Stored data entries
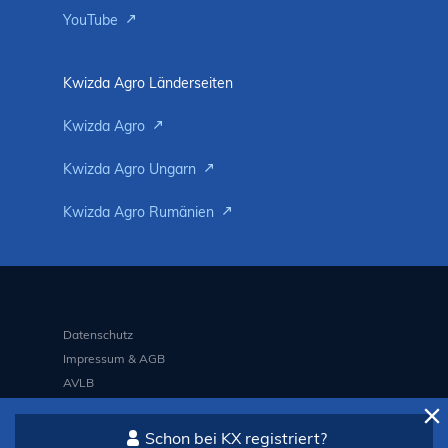
YouTube
Kwizda Agro Länderseiten
Kwizda Agro
Kwizda Agro Ungarn
Kwizda Agro Rumänien
Datenschutz
Impressum & AGB
AVLB
Schon bei KX registriert?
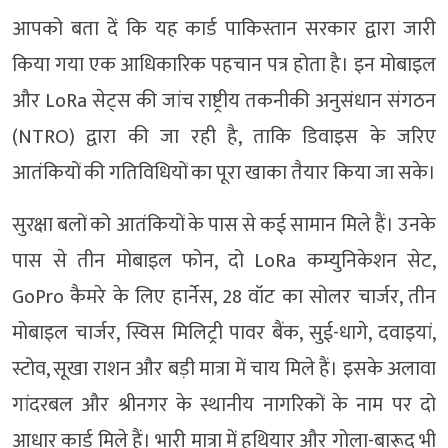
आपको बता दें कि यह कार्ड पाकिस्तान सरकार द्वारा जारी
किया गया एक आधिकारिक पहचान पत्र होता है। इन मोबाइल
और LoRa सेट्स की जांच राष्ट्रीय तकनीकी अनुसंधान संगठन
(NTRO) द्वारा की जा रही है, ताकि डिवाइस के जरिए
आतंकियों की गतिविधियों का पूरा खाका तैयार किया जा सके।
सुरक्षा बलों को आतंकियों के पास से कई सामान मिले हैं। उनके
पास से तीन मोबाइल फोन, दो LoRa कम्युनिकेशन सेट,
GoPro कैमरे के लिए हार्नेस, 28 वॉट का सोलर चार्जर, तीन
मोबाइल चार्जर, स्विस मिलिट्री पावर बैंक, सुई-धागे, दवाइयां,
स्टोव, सूखा राशन और बड़ी मात्रा में चाय मिले हैं। इसके अलावा
गांदरबल और श्रीनगर के स्थानीय नागरिकों के नाम पर दो
आधार कार्ड मिले हैं। भारी मात्रा में हथियार और गोला-बारूद भी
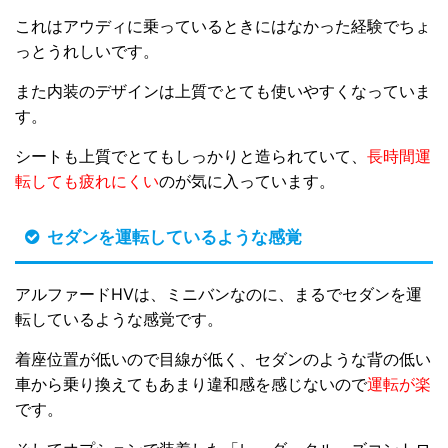
これはアウディに乗っているときにはなかった経験でちょ
っとうれしいです。
また内装のデザインは上質でとても使いやすくなっていま
す。
シートも上質でとてもしっかりと造られていて、
長時間運
転しても疲れにくい
のが気に入っています。
セダンを運転しているような感覚
アルファードHVは、ミニバンなのに、まるでセダンを運
転しているような感覚です。
着座位置が低いので目線が低く、セダンのような背の低い
車から乗り換えてもあまり違和感を感じないので
運転が楽
です。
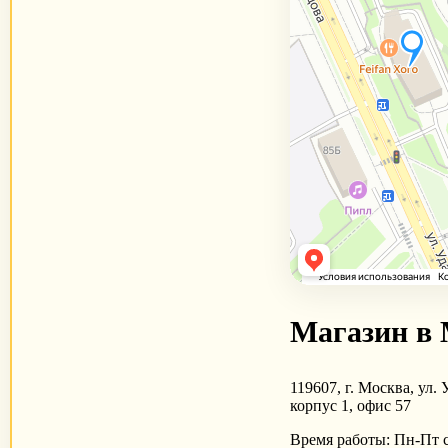
Магазин в 
119607, г. Москва, ул. 
корпус 1, офис 57
Время работы: Пн-Пт с 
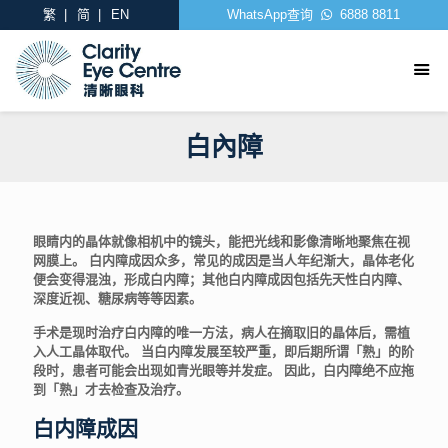
繁
简
EN
WhatsApp查询
6888 8811
白內障
眼睛内的晶体就像相机中的镜头，能把光线和影像清晰地聚焦在视
网膜上。 白内障成因众多，常见的成因是当人年纪渐大，晶体老化
便会变得混浊，形成白内障；其他白内障成因包括先天性白内障、
深度近视、糖尿病等等因素。
手术是现时治疗白内障的唯一方法，病人在摘取旧的晶体后，需植
入人工晶体取代。 当白内障发展至较严重，即后期所谓「熟」的阶
段时，患者可能会出现如青光眼等并发症。 因此，白内障绝不应拖
到「熟」才去检查及治疗。
白内障成因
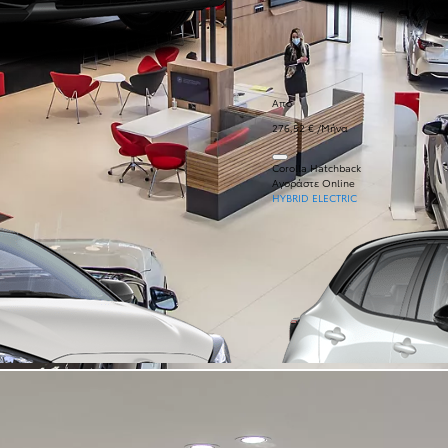
Από
276,52 € /Μήνα
Corolla Hatchback
Αγοράστε Online
HYBRID ELECTRIC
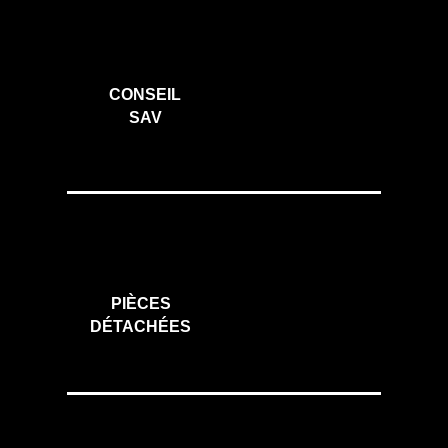
CONSEIL
SAV
PIÈCES
DÉTACHÉES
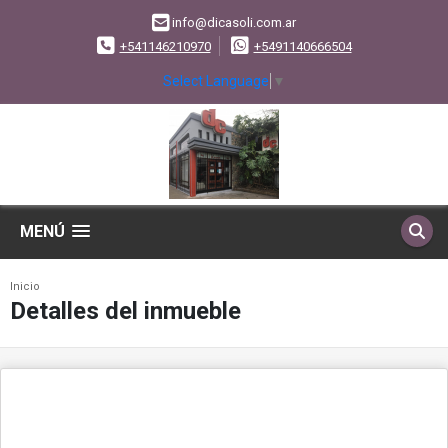
info@dicasoli.com.ar
+541146210970
+5491140666504
Select Language
▼
MENÚ
Inicio
Detalles del inmueble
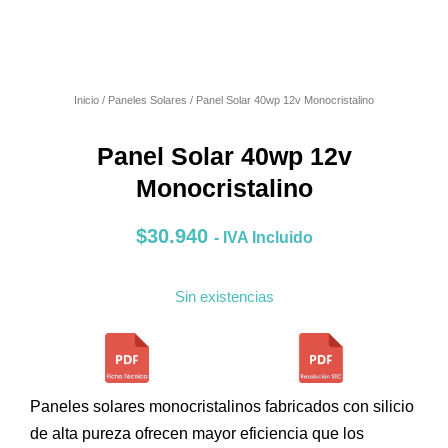
Inicio
/
Paneles Solares
/ Panel Solar 40wp 12v Monocristalino
Panel Solar 40wp 12v
Monocristalino
$
30.940
- IVA Incluido
Sin existencias
Paneles solares monocristalinos fabricados con silicio
de alta pureza ofrecen mayor eficiencia que los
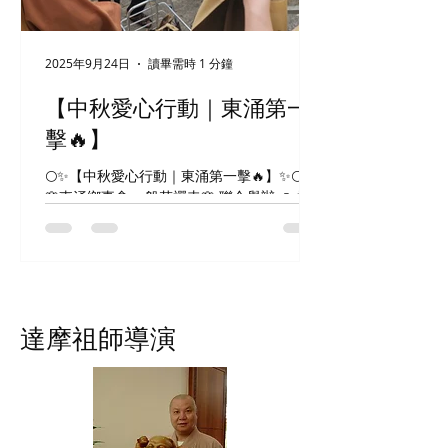
2025年9月24日
讀畢需時 1 分鐘
【中秋愛心行動｜東涌第一
擊🔥】
🌕✨【中秋愛心行動｜東涌第一擊🔥】✨🌕 由
🌸東涌鄉事會 × 般若禪寺🌸 聯合舉辦 🥮 福
米＋月餅送到長者手中 ✅ 今天天氣超給力 🌞
派米派餅 → 圓滿達成！🎉 🙏 感謝黃秋萍主
席帶隊 💪 感謝東涌鄉事會各村村長全力支持
🙌 當然還有我們最強義工團，揹米搬餅完全
不怕辛苦，把愛心送到社區每一角落 💖 長者
們的笑容 😊 就是最好的回報！ 願這份善意
達摩祖師導演
像今天的藍天一樣明亮，繼續傳遞下去 💫祝
大家：中秋快樂 🎑，身體健康！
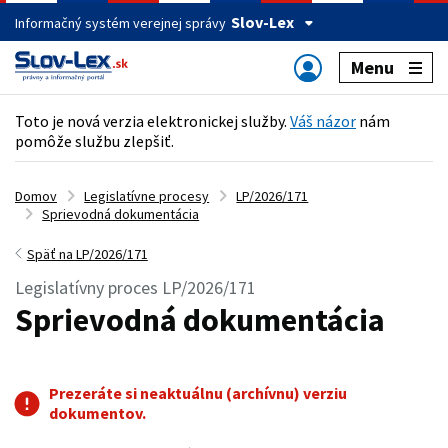
Slov-Lex
Informačný systém verejnej správy
Menu
Toto je nová verzia elektronickej služby.
Váš názor
nám
pomôže službu zlepšiť.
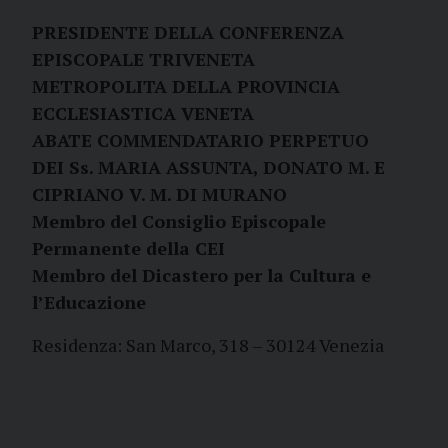
PRESIDENTE DELLA CONFERENZA
EPISCOPALE TRIVENETA
METROPOLITA DELLA PROVINCIA
ECCLESIASTICA VENETA
ABATE COMMENDATARIO PERPETUO
DEI Ss. MARIA ASSUNTA, DONATO M. E
CIPRIANO V. M. DI MURANO
Membro del Consiglio Episcopale
Permanente della CEI
Membro del Dicastero per la Cultura e
l’Educazione
Residenza: San Marco, 318 – 30124 Venezia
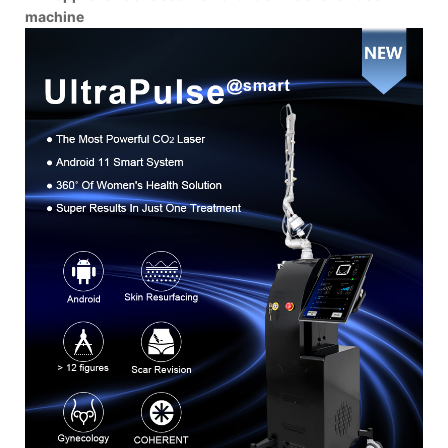
machine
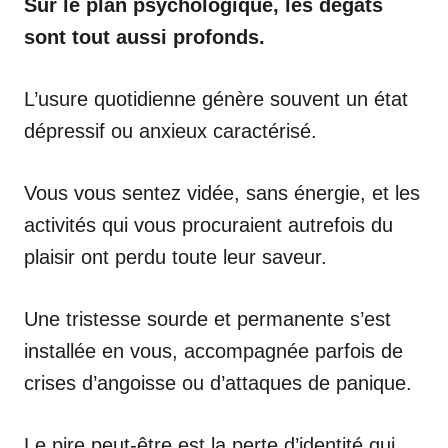
Sur le plan psychologique, les dégâts
sont tout aussi profonds.
L’usure quotidienne génère souvent un état
dépressif ou anxieux caractérisé.
Vous vous sentez vidée, sans énergie, et les
activités qui vous procuraient autrefois du
plaisir ont perdu toute leur saveur.
Une tristesse sourde et permanente s’est
installée en vous, accompagnée parfois de
crises d’angoisse ou d’attaques de panique.
Le pire peut-être est la perte d’identité qui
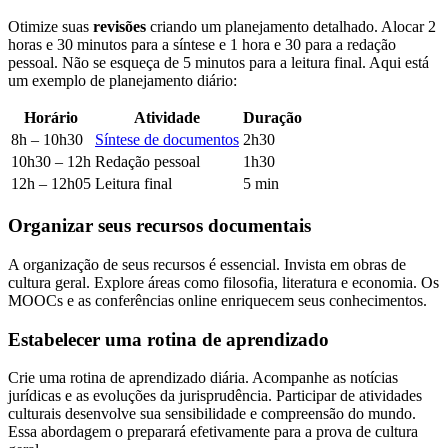
Otimize suas
revisões
criando um planejamento detalhado. Alocar 2
horas e 30 minutos para a síntese e 1 hora e 30 para a redação
pessoal. Não se esqueça de 5 minutos para a leitura final. Aqui está
um exemplo de planejamento diário:
Horário
Atividade
Duração
8h – 10h30
Síntese de documentos
2h30
10h30 – 12h
Redação pessoal
1h30
12h – 12h05
Leitura final
5 min
Organizar seus recursos documentais
A organização de seus recursos é essencial. Invista em obras de
cultura geral. Explore áreas como filosofia, literatura e economia. Os
MOOCs e as conferências online enriquecem seus conhecimentos.
Estabelecer uma rotina de aprendizado
Crie uma rotina de aprendizado diária. Acompanhe as notícias
jurídicas e as evoluções da jurisprudência. Participar de atividades
culturais desenvolve sua sensibilidade e compreensão do mundo.
Essa abordagem o preparará efetivamente para a prova de cultura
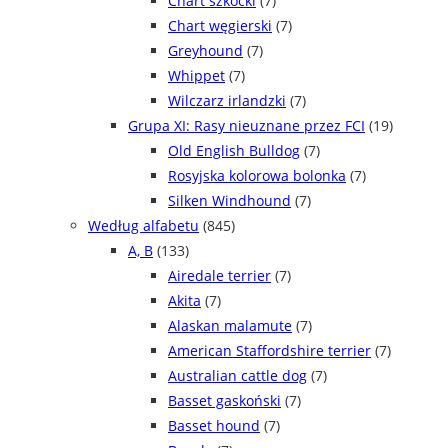
Chart szkocki
(7)
Chart węgierski
(7)
Greyhound
(7)
Whippet
(7)
Wilczarz irlandzki
(7)
Grupa XI: Rasy nieuznane przez FCI
(19)
Old English Bulldog
(7)
Rosyjska kolorowa bolonka
(7)
Silken Windhound
(7)
Według alfabetu
(845)
A, B
(133)
Airedale terrier
(7)
Akita
(7)
Alaskan malamute
(7)
American Staffordshire terrier
(7)
Australian cattle dog
(7)
Basset gaskoński
(7)
Basset hound
(7)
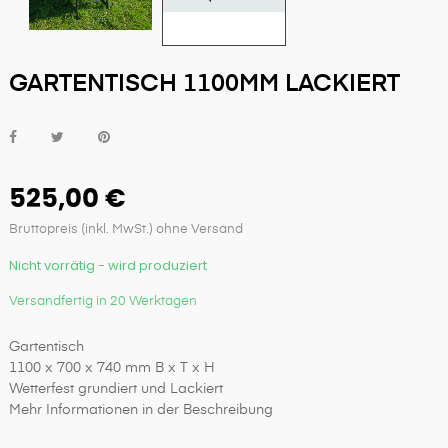
GARTENTISCH 1100MM LACKIERT
525,00 €
Bruttopreis (inkl. MwSt.) ohne Versand
Nicht vorrätig - wird produziert
Versandfertig in 20 Werktagen
Gartentisch
1100 x 700 x 740 mm B x T x H
Wetterfest grundiert und Lackiert
Mehr Informationen in der Beschreibung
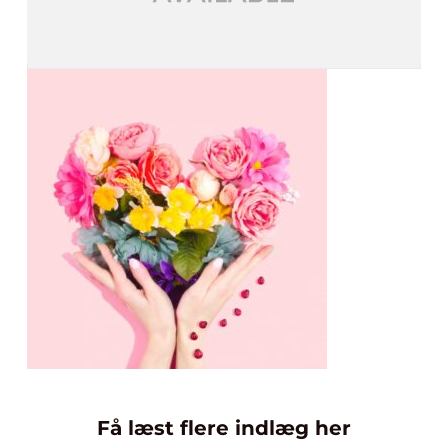
Få læst flere indlæg her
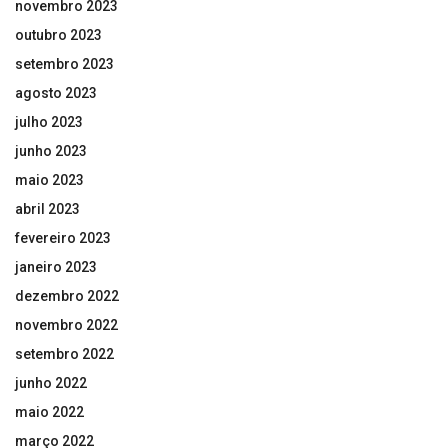
novembro 2023
outubro 2023
setembro 2023
agosto 2023
julho 2023
junho 2023
maio 2023
abril 2023
fevereiro 2023
janeiro 2023
dezembro 2022
novembro 2022
setembro 2022
junho 2022
maio 2022
março 2022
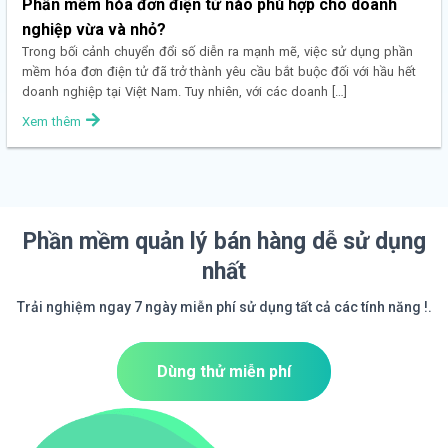
Phần mềm hóa đơn điện tử nào phù hợp cho doanh
nghiệp vừa và nhỏ?
Trong bối cảnh chuyển đổi số diễn ra mạnh mẽ, việc sử dụng phần
mềm hóa đơn điện tử đã trở thành yêu cầu bắt buộc đối với hầu hết
doanh nghiệp tại Việt Nam. Tuy nhiên, với các doanh […]
Xem thêm
Phần mềm quản lý bán hàng dễ sử dụng
nhất
Trải nghiệm ngay 7 ngày miễn phí sử dụng tất cả các tính năng !.
Dùng thử miễn phí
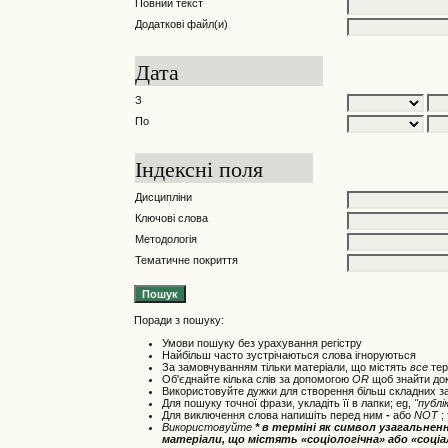
Повний текст
Додаткові файл(и)
Дата
З
По
Індексні поля
Дисципліни
Ключові слова
Методологія
Тематичне покриття
Поради з пошуку:
Умови пошуку без урахування регістру
Найбільш часто зустрічаються слова ігноруються
За замовчуванням тільки матеріали, що містять
все
тер
Об'єднайте кілька слів за допомогою
OR
щоб знайти до
Використовуйте дужки для створення більш складних за
Для пошуку точної фрази, укладіть її в лапки; eg,
"публі
Для виключення слова напишіть перед ним
-
або
NOT
;
Використовуйте
*
в терміні як символ узагальнен
матеріали, що містять «соціологічна» або «соці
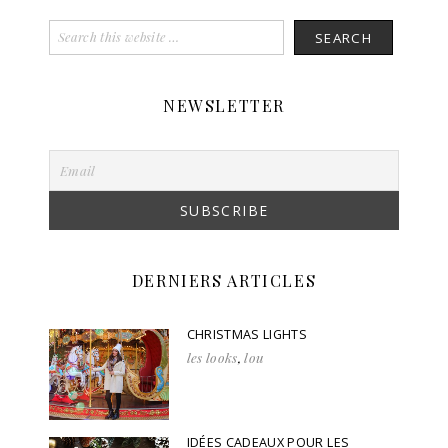
NEWSLETTER
DERNIERS ARTICLES
CHRISTMAS LIGHTS
les looks
,
lou
IDÉES CADEAUX POUR LES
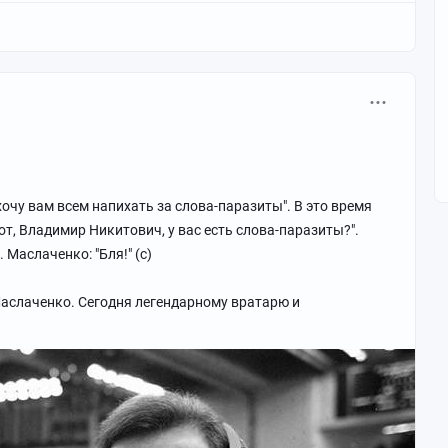
 хочу вам всем напихать за слова-паразиты". В это время
т, Владимир Никитович, у вас есть слова-паразиты?".
. Маслаченко: "Бля!" (с)
Маслаченко. Сегодня легендарному вратарю и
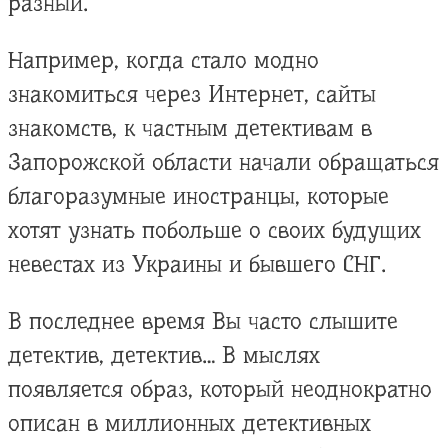
разный.
Например, когда стало модно
знакомиться через Интернет, сайты
знакомств, к частным детективам в
Запорожской области начали обращаться
благоразумные иностранцы, которые
хотят узнать побольше о своих будущих
невестах из Украины и бывшего СНГ.
В последнее время Вы часто слышите
детектив, детектив… В мыслях
появляется образ, который неоднократно
описан в миллионных детективных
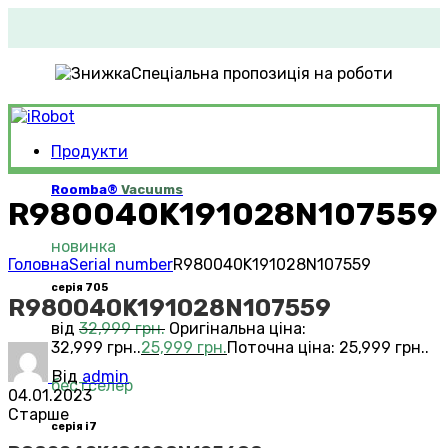
Спеціальна пропозиція на роботи
Продукти
Roomba®
Vacuums
R980040K191028N107559
новинка
Головна
Serial number
R980040K191028N107559
серія 705
R980040K191028N107559
від
32,999
грн.
Оригінальна ціна:
32,999 грн..
25,999
грн.
Поточна ціна: 25,999 грн..
Від
admin
бестселер
04.01.2023
Старше
серія i7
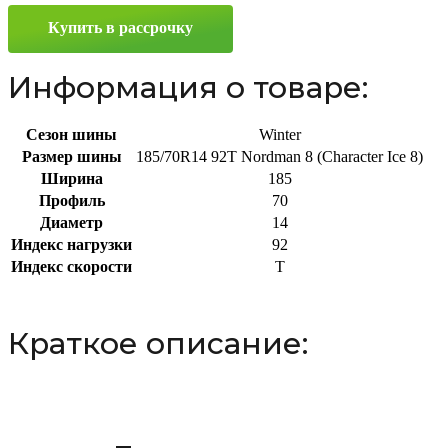
Ice
Купить в рассрочку
8)
185/70
R14
Информация о товаре:
92T
Сезон шины
Winter
Размер шины
185/70R14 92T Nordman 8 (Character Ice 8)
Ширина
185
Профиль
70
Диаметр
14
Индекс нагрузки
92
Индекс скорости
T
Краткое описание:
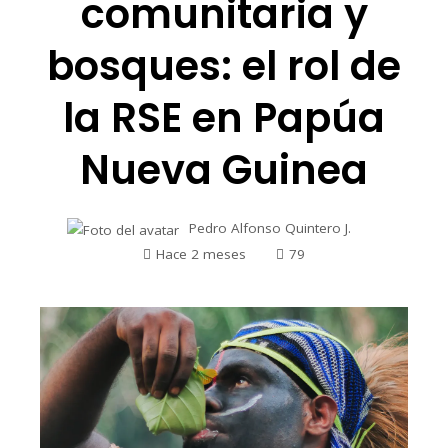
comunitaria y
bosques: el rol de
la RSE en Papúa
Nueva Guinea
Pedro Alfonso Quintero J.
Hace 2 meses
79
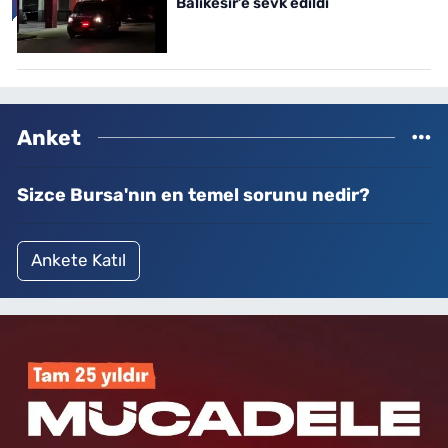
Balıkesir’e sevk edildi
Anket
Sizce Bursa'nın en temel sorunu nedir?
Ankete Katıl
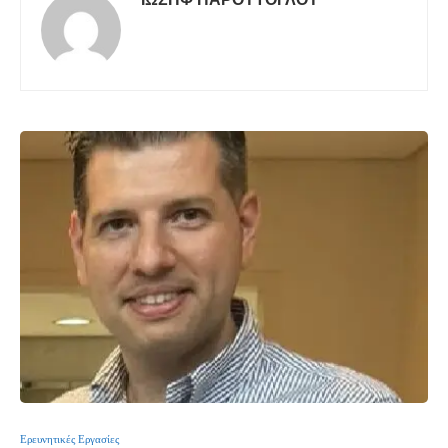
Ερευνητικές Εργασίες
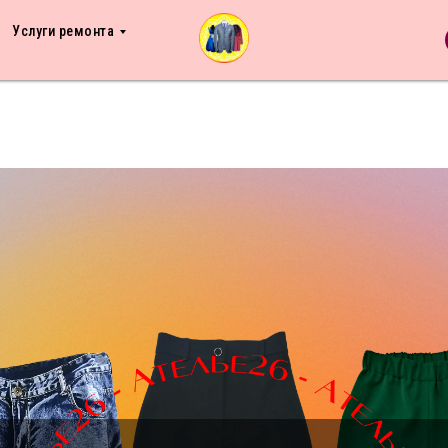
Услуги ремонта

What is expected -
Report every line above that contains the word "terrier", copying each one in full.

Response to the exercise -
Airedale terrier
American Staffordshire terrier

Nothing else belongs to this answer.